▶ **WHAT IS BEING ASKED**:
Transcribe each of the records below exactly, excluding all pictures.

(ENTRIES SHOWN Opens)

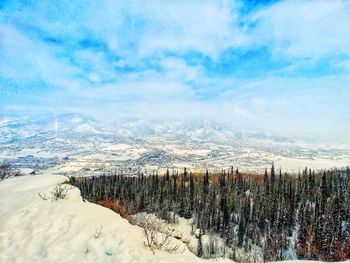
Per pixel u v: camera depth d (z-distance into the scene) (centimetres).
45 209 1187
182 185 9294
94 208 1285
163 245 1066
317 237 5484
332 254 3978
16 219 1099
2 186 1609
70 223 1088
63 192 1378
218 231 7162
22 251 898
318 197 7631
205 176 10075
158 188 8494
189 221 7475
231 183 10075
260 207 8025
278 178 10450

(ENTRIES SHOWN Closes)

▶ **RESPONSE AREA**:
Per pixel u v: camera depth d (z-distance into the scene) (centimetres).
45 209 1187
182 185 9294
94 208 1285
163 245 1066
317 237 5484
332 254 3978
16 219 1099
2 186 1609
70 223 1088
63 192 1378
218 231 7162
22 251 898
318 197 7631
205 176 10075
158 188 8494
189 221 7475
231 183 10075
260 207 8025
278 178 10450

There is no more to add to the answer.